Mali, Thaïlande, Ethiopie, Brésil, Indonésie, Panama, Bangladesh, Pakistan, Maroc, Vietnam, Chine… En vingt-huit ans de carrière, Kurt Hostettmann, ancien professeur et directeur du laboratoire de pharmacognosie et phytochimie à l’Université de Genève (Unige), a parcouru le monde. «J’ai beaucoup voyagé», commente sobrement le chercheur qui a pris sa retraite le 30 septembre 2009. Motif de ces déplacements: trouver dans la nature des molécules naturelles capables de soigner les êtres humains.
«Chanvre, quinine, morphine… L’homme a toujours puisé dans son environnement de quoi calmer sa douleur et guérir ses maux, rappelle Kurt Hostettmann. Le potentiel thérapeutique de la nature est énorme.» En Europe, plus de 35% des médicaments prescrits proviennent de substances naturelles.
A l’heure de la modélisation informatique, de la génomique et du drug design, ce recours à la nature peut paraître obsolète. En effet, l’avènement de la biologie cellulaire et moléculaire a fait croire un temps que les médicaments seraient désormais tous créés sur mesure. L’idée est simple: connaissant une voie de signalisation biologique impliquée dans une pathologie, les chercheurs dessinent à l’ordinateur un composé clé capable d’interrompre le processus menant à la maladie. En théorie cette logique fonctionne. Mais en pratique, il s’avère extrêmement complexe de définir ex nihilo une nouvelle substance étrangère à tout ce qui est connu. C’est pourquoi les chercheurs et les entreprises pharmaceutiques continuent de puiser largement dans la nature des combinaisons moléculaires originales ayant un pouvoir thérapeutique. Par exemple, des molécules initialement extraites de l’écorce de l’if de l’Ouest, le Taxol et son dérivé le Taxotère, sont devenues dès 1995 des médicaments très utilisés dans le traitement du cancer.

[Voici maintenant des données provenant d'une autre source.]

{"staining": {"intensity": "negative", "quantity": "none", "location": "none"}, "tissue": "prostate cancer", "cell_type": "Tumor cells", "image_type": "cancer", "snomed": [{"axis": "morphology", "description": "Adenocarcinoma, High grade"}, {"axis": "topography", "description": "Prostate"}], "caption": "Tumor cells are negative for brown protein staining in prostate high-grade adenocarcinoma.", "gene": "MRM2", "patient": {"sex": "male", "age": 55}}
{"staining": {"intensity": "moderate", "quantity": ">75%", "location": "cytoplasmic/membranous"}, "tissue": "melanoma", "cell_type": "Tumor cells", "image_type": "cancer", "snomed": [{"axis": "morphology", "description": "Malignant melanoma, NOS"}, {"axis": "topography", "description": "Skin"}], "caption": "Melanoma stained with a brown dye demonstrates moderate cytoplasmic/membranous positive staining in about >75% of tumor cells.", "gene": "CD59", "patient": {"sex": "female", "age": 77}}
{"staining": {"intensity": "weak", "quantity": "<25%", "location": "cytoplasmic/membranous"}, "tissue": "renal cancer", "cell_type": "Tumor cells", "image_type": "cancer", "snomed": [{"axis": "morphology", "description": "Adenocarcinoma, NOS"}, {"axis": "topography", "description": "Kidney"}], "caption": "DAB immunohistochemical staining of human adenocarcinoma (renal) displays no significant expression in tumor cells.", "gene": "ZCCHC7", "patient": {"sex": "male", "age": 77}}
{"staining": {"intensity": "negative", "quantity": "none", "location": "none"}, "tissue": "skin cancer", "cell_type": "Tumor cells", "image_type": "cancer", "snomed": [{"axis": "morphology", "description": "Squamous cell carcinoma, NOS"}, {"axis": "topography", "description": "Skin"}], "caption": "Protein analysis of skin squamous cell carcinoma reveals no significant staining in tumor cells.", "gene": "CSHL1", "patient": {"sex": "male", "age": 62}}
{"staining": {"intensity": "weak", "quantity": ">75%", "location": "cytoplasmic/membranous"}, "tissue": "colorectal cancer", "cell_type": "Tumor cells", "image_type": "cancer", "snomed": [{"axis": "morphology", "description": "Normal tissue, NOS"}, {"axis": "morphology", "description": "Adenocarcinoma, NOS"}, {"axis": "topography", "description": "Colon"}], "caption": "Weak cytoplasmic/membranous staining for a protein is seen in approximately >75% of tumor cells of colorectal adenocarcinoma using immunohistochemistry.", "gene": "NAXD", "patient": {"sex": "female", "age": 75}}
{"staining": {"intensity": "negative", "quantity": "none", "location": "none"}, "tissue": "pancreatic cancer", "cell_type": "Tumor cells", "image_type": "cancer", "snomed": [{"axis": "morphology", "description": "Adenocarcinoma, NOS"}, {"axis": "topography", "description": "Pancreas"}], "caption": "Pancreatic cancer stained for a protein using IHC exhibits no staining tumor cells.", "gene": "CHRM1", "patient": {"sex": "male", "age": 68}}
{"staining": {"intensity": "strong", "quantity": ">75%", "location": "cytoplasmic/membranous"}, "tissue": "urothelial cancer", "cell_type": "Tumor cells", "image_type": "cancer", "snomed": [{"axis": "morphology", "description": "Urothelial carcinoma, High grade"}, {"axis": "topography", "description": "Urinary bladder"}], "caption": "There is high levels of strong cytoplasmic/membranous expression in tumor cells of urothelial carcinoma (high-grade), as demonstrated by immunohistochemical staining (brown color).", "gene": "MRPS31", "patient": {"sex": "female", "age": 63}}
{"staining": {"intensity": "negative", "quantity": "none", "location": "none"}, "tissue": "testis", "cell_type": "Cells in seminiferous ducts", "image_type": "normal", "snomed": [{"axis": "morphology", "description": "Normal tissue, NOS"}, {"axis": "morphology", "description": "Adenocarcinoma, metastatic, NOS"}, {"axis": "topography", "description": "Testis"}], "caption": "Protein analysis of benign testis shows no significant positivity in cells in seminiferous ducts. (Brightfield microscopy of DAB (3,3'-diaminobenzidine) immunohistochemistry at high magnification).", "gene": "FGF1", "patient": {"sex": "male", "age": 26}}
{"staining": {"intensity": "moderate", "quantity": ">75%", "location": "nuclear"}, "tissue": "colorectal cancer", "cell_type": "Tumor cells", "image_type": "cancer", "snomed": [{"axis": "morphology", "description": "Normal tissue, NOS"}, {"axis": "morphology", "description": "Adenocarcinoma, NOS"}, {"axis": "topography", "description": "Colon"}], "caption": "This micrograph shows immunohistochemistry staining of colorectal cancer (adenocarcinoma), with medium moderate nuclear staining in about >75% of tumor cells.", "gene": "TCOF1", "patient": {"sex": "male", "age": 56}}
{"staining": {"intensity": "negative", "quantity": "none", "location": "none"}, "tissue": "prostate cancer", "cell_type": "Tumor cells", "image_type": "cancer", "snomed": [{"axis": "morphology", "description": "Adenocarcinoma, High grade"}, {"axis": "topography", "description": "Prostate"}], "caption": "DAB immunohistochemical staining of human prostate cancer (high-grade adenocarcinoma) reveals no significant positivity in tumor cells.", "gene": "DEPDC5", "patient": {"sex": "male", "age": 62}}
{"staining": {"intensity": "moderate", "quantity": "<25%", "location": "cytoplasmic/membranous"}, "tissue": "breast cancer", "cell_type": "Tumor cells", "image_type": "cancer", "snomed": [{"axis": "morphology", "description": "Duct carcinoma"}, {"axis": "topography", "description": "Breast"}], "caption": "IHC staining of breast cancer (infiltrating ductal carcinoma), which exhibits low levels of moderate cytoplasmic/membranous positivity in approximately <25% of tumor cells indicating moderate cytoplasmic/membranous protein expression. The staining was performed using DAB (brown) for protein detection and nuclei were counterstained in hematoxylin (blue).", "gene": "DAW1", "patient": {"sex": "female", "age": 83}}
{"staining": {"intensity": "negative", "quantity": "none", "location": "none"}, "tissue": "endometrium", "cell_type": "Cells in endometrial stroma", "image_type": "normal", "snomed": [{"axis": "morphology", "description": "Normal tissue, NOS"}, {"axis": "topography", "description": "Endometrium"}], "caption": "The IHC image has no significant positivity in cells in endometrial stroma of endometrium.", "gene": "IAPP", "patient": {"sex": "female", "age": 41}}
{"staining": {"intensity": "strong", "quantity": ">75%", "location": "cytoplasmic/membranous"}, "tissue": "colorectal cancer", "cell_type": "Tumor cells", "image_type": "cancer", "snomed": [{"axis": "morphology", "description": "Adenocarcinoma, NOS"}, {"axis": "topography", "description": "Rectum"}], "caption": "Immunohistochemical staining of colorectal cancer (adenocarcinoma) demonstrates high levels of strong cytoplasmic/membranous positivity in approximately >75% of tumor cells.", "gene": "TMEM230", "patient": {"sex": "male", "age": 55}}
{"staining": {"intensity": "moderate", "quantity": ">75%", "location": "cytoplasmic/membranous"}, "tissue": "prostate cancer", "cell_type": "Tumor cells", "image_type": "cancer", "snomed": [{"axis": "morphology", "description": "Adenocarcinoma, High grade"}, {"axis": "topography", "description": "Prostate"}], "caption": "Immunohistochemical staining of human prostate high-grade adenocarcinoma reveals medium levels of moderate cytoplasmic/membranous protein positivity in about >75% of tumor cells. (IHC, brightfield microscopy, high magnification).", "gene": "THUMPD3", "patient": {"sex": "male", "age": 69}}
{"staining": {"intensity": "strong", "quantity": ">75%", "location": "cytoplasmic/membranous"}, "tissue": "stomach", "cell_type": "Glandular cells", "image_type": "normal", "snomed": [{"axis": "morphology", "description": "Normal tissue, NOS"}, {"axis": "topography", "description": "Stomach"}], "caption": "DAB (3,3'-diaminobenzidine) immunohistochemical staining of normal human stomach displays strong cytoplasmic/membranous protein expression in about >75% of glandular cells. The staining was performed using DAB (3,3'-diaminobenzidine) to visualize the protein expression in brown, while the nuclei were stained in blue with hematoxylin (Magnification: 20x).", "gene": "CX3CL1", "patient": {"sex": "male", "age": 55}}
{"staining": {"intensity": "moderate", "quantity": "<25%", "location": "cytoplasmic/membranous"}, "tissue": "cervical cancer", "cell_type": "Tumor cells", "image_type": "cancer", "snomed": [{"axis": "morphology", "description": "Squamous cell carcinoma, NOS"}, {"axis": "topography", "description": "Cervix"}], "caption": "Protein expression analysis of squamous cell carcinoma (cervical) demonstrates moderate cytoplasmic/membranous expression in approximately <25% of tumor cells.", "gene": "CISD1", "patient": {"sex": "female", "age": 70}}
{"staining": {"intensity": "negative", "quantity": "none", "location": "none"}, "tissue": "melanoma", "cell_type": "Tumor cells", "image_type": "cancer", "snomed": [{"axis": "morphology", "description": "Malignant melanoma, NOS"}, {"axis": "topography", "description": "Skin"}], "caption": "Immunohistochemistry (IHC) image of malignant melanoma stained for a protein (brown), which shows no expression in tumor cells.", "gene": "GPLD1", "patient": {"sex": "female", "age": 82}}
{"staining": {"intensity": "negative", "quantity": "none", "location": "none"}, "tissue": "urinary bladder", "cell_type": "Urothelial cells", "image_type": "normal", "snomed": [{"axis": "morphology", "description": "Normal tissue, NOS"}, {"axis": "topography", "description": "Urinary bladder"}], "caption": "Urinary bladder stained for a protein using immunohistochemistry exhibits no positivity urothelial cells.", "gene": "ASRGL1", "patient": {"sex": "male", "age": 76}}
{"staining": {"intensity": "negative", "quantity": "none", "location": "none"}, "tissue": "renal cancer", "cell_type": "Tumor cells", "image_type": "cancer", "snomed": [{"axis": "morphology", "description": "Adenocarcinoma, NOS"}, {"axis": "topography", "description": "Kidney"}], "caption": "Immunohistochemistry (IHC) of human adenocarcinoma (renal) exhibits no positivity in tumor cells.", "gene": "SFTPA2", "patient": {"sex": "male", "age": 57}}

«La diversité moléculaire présente dans les plantes dépasse l’imagination humaine, souligne Kurt Hostettmann. Il existe plus de 330’000 plantes sur terre, et seulement 10% ont été étudiées aux niveaux phytochimique et pharmacochimique.» Mais comment s’y retrouver dans une telle diversité et sélectionner les plantes qui, une fois analysées, fourniront peut-être une molécule aux effets thérapeutiques? «Nous suivons trois grands principes complémentaires, explique Matthias Hamburger, directeur du département de pharmacologie à l’Université de Bâle. Soit on récolte toutes les plantes que l’on croise (random screening), soit on se concentre sur des espèces appartenant à une famille déjà réputée pour enfermer des substances utiles (chimiotaxonomie), soit on se réfère aux utilisations traditionnelles des plantes (ethnopharmacologie).»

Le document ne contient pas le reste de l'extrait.